## [Directions for this task]
Print the records below exactly, omitting all pictures.

*** Opening Dataset extract ***

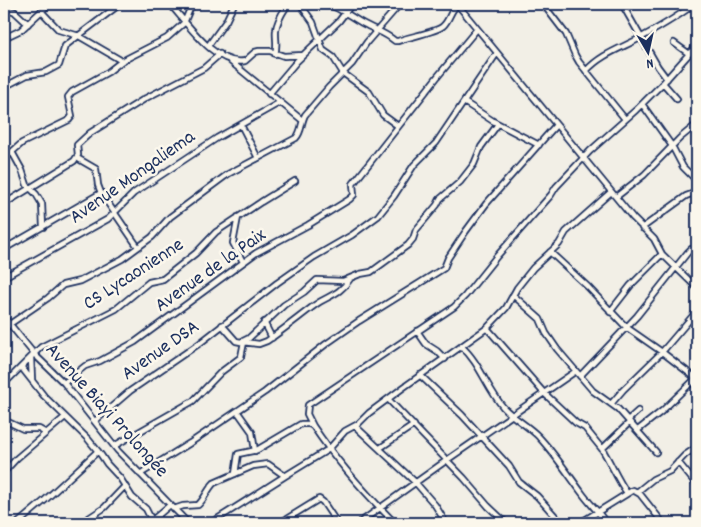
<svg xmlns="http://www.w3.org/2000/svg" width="701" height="527" viewBox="0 0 701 527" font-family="Dekko,sans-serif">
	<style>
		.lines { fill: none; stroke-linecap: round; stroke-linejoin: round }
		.minor-casing { stroke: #1b2f5e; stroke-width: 8 }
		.minor { stroke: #fbf7ec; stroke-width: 4.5 }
		.labels { text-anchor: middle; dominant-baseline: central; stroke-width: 5; stroke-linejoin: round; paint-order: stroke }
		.street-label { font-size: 20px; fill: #1b2f5e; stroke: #fbf7ec }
	</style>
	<rect width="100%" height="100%" fill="#f2efe6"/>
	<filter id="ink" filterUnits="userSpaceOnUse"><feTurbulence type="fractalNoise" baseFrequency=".02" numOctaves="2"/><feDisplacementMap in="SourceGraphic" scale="10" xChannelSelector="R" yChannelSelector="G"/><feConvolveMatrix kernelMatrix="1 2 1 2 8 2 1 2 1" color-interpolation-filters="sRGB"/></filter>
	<g filter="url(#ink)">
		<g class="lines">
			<defs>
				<path id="minor" d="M170,4C187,23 216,67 245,61L255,52L259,51H270L284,56L303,55
					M300,4L313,22L323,50L333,57L343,73L369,92L383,115L398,126
					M326,4C341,8 351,17 364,24C375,30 386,33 395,41H398C408,37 437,32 443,26C450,20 450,10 458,4
					M457,4L633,218L654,239L662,254
					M543,4L566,34L575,55L579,62L625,119
					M622,4L658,67L667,79
					M4,10L14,11L28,24
					M41,11L59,30L79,36L122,61
					M4,38L21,30L49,4
					M674,43L688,53
					M208,46L226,21L234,4
					M275,54C278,45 275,38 276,30C277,20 283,12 288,4
					M230,61L302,120
					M586,71C601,54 622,48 642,37C660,27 678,17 694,4L697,7
					M663,83L677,99
					M4,87L27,75L46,72L59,65L65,46L120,4
					M269,94L297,61L339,21L352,4
					M464,102L493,121L539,145
					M642,104L672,146L683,167L697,181
					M241,125L258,158
					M12,152L22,170L27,185L36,194L42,204L43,227
					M77,158L96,169L98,185L101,193L138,247
					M4,159L22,143L69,120L72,116L68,97L72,92L108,72L122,61L167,38L184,23L192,4
					M616,197L644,175L680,138L697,124
					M4,204L74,161L78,155L77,145L90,133L146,98L204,68L220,54
					M238,217L233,243L243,262
					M642,228L686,196L697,192
					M4,249L101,193
					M550,252L588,287L626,327L662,352L693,376L697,389
					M4,277L108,219L134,193L217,138L279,103
					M513,295L540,319L546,333L557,349L593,391L618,409L656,452
					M610,312L631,285L662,254L697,288
					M4,317L34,354L64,383L118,451L188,523
					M264,322L272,338
					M222,325L236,341L241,342L249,338L284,305L304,292L317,280L343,281L360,274L371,272L408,245L413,239L416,230L437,205L440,199L460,182L474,164L481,147L498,124
					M4,328L48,298L63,285L80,281L122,259L152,237L170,217L228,174L296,138C302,132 301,122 305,115L329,87L352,64L367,42L400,4
					M487,328L544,393L576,423L585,428L602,449
					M417,331L426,344L437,351L445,359
					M243,342L259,344L267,341C283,330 299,317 315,305C327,296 340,295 350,279
					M462,347C479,362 487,388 503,407C513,418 527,425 538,436C555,454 568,474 582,493C590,504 599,512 606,523
					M31,358L32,380
					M22,368L44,396L88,439L101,455L107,464L120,478L132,497L146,509L153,523
					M420,375L462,415L509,466L519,482L537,496L556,517L559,523
					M580,376L637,316L688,252L691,249L697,252
					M64,383L85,366L100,361L135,342L256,253L308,225L350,199L354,195L353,184L438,76L477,29
					M4,388L6,382L41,347L116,309L149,282L163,279L196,253L216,232L261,202L295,181
					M388,399L464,478L488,506L506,523
					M611,404L623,390L662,352L697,311
					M237,411L252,432L255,451
					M4,420L23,429H39L46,433
					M628,420L638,411
					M95,421L130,391L200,343L277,283L314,257L352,235L378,216L394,196L414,165L436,143L497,53
					M313,426L307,414L308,405L454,307L465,296L497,256L551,195L556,187L590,151L636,110L663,83L697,45
					M355,426L415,482L435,505L446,523
					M638,430L662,411L694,380
					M114,446L193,401L221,372L241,357L244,342
					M380,448L414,425
					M678,462L697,485
					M4,472L17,458L65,417
					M140,474L190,443L265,392L326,344L359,321L444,268L448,258L466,231L486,204L556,125
					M235,474L238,454L257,450L301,424H309L313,426C337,462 365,493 395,523
					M637,492L653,479L670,471L685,455L697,447
					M627,493C617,479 611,463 602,449L630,422
					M174,509L183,506L198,505C205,499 207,490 214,483L253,466L268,464L285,476L329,449L345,431L358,424L369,413L404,387L487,328L506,308L517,288L533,268L559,244L566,232L611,192
					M18,523L44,501L98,451
					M81,523L104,508L125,486
					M149,523L170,505
					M211,523L285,476
					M280,523L319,499L323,502L337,523
					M359,523L447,460L576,371
					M580,523L633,490L640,494L663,523"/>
			</defs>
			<use href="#minor" class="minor-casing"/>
			<use href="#minor" class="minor"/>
		</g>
	</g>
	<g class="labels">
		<g class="street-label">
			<text transform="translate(133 178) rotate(-35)">Avenue Mongaliema</text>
			<text transform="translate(211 271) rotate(-35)">Avenue de la Paix</text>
			<text transform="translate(134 275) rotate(-33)">CS Lycaonienne</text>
			<text transform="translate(161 351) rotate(-35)">Avenue DSA</text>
			<text transform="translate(106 411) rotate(48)">Avenue Biayi Prolongée</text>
		</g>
	</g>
	<rect width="701" height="527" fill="none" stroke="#fbf7ec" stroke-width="20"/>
	<rect x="10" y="10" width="681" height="507" fill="none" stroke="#1b2f5e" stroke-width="2" filter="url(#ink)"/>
	<g transform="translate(648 52) rotate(171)" stroke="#fbf7ec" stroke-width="4" paint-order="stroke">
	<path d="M0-4L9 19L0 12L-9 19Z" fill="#1b2f5e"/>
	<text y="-8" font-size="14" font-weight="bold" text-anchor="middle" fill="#1b2f5e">N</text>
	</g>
</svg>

*** Closing Dataset extract ***

## [Solved problem]
<svg xmlns="http://www.w3.org/2000/svg" width="701" height="527" viewBox="0 0 701 527" font-family="Dekko,sans-serif">
	<style>
		.lines { fill: none; stroke-linecap: round; stroke-linejoin: round }
		.minor-casing { stroke: #1b2f5e; stroke-width: 8 }
		.minor { stroke: #fbf7ec; stroke-width: 4.5 }
		.labels { text-anchor: middle; dominant-baseline: central; stroke-width: 5; stroke-linejoin: round; paint-order: stroke }
		.street-label { font-size: 20px; fill: #1b2f5e; stroke: #fbf7ec }
	</style>
	<rect width="100%" height="100%" fill="#f2efe6"/>
	<filter id="ink" filterUnits="userSpaceOnUse"><feTurbulence type="fractalNoise" baseFrequency=".02" numOctaves="2"/><feDisplacementMap in="SourceGraphic" scale="10" xChannelSelector="R" yChannelSelector="G"/><feConvolveMatrix kernelMatrix="1 2 1 2 8 2 1 2 1" color-interpolation-filters="sRGB"/></filter>
	<g filter="url(#ink)">
		<g class="lines">
			<defs>
				<path id="minor" d="M170,4C187,23 216,67 245,61L255,52L259,51H270L284,56L303,55
					M300,4L313,22L323,50L333,57L343,73L369,92L383,115L398,126
					M326,4C341,8 351,17 364,24C375,30 386,33 395,41H398C408,37 437,32 443,26C450,20 450,10 458,4
					M457,4L633,218L654,239L662,254
					M543,4L566,34L575,55L579,62L625,119
					M622,4L658,67L667,79
					M4,10L14,11L28,24
					M41,11L59,30L79,36L122,61
					M4,38L21,30L49,4
					M674,43L688,53
					M208,46L226,21L234,4
					M275,54C278,45 275,38 276,30C277,20 283,12 288,4
					M230,61L302,120
					M586,71C601,54 622,48 642,37C660,27 678,17 694,4L697,7
					M663,83L677,99
					M4,87L27,75L46,72L59,65L65,46L120,4
					M269,94L297,61L339,21L352,4
					M464,102L493,121L539,145
					M642,104L672,146L683,167L697,181
					M241,125L258,158
					M12,152L22,170L27,185L36,194L42,204L43,227
					M77,158L96,169L98,185L101,193L138,247
					M4,159L22,143L69,120L72,116L68,97L72,92L108,72L122,61L167,38L184,23L192,4
					M616,197L644,175L680,138L697,124
					M4,204L74,161L78,155L77,145L90,133L146,98L204,68L220,54
					M238,217L233,243L243,262
					M642,228L686,196L697,192
					M4,249L101,193
					M550,252L588,287L626,327L662,352L693,376L697,389
					M4,277L108,219L134,193L217,138L279,103
					M513,295L540,319L546,333L557,349L593,391L618,409L656,452
					M610,312L631,285L662,254L697,288
					M4,317L34,354L64,383L118,451L188,523
					M264,322L272,338
					M222,325L236,341L241,342L249,338L284,305L304,292L317,280L343,281L360,274L371,272L408,245L413,239L416,230L437,205L440,199L460,182L474,164L481,147L498,124
					M4,328L48,298L63,285L80,281L122,259L152,237L170,217L228,174L296,138C302,132 301,122 305,115L329,87L352,64L367,42L400,4
					M487,328L544,393L576,423L585,428L602,449
					M417,331L426,344L437,351L445,359
					M243,342L259,344L267,341C283,330 299,317 315,305C327,296 340,295 350,279
					M462,347C479,362 487,388 503,407C513,418 527,425 538,436C555,454 568,474 582,493C590,504 599,512 606,523
					M31,358L32,380
					M22,368L44,396L88,439L101,455L107,464L120,478L132,497L146,509L153,523
					M420,375L462,415L509,466L519,482L537,496L556,517L559,523
					M580,376L637,316L688,252L691,249L697,252
					M64,383L85,366L100,361L135,342L256,253L308,225L350,199L354,195L353,184L438,76L477,29
					M4,388L6,382L41,347L116,309L149,282L163,279L196,253L216,232L261,202L295,181
					M388,399L464,478L488,506L506,523
					M611,404L623,390L662,352L697,311
					M237,411L252,432L255,451
					M4,420L23,429H39L46,433
					M628,420L638,411
					M95,421L130,391L200,343L277,283L314,257L352,235L378,216L394,196L414,165L436,143L497,53
					M313,426L307,414L308,405L454,307L465,296L497,256L551,195L556,187L590,151L636,110L663,83L697,45
					M355,426L415,482L435,505L446,523
					M638,430L662,411L694,380
					M114,446L193,401L221,372L241,357L244,342
					M380,448L414,425
					M678,462L697,485
					M4,472L17,458L65,417
					M140,474L190,443L265,392L326,344L359,321L444,268L448,258L466,231L486,204L556,125
					M235,474L238,454L257,450L301,424H309L313,426C337,462 365,493 395,523
					M637,492L653,479L670,471L685,455L697,447
					M627,493C617,479 611,463 602,449L630,422
					M174,509L183,506L198,505C205,499 207,490 214,483L253,466L268,464L285,476L329,449L345,431L358,424L369,413L404,387L487,328L506,308L517,288L533,268L559,244L566,232L611,192
					M18,523L44,501L98,451
					M81,523L104,508L125,486
					M149,523L170,505
					M211,523L285,476
					M280,523L319,499L323,502L337,523
					M359,523L447,460L576,371
					M580,523L633,490L640,494L663,523"/>
			</defs>
			<use href="#minor" class="minor-casing"/>
			<use href="#minor" class="minor"/>
		</g>
	</g>
	<g class="labels">
		<g class="street-label">
			<text transform="translate(133 178) rotate(-35)">Avenue Mongaliema</text>
			<text transform="translate(211 271) rotate(-35)">Avenue de la Paix</text>
			<text transform="translate(134 275) rotate(-33)">CS Lycaonienne</text>
			<text transform="translate(161 351) rotate(-35)">Avenue DSA</text>
			<text transform="translate(106 411) rotate(48)">Avenue Biayi Prolongée</text>
		</g>
	</g>
	<rect width="701" height="527" fill="none" stroke="#fbf7ec" stroke-width="20"/>
	<rect x="10" y="10" width="681" height="507" fill="none" stroke="#1b2f5e" stroke-width="2" filter="url(#ink)"/>
	<g transform="translate(648 52) rotate(171)" stroke="#fbf7ec" stroke-width="4" paint-order="stroke">
	<path d="M0-4L9 19L0 12L-9 19Z" fill="#1b2f5e"/>
	<text y="-8" font-size="14" font-weight="bold" text-anchor="middle" fill="#1b2f5e">N</text>
	</g>
</svg>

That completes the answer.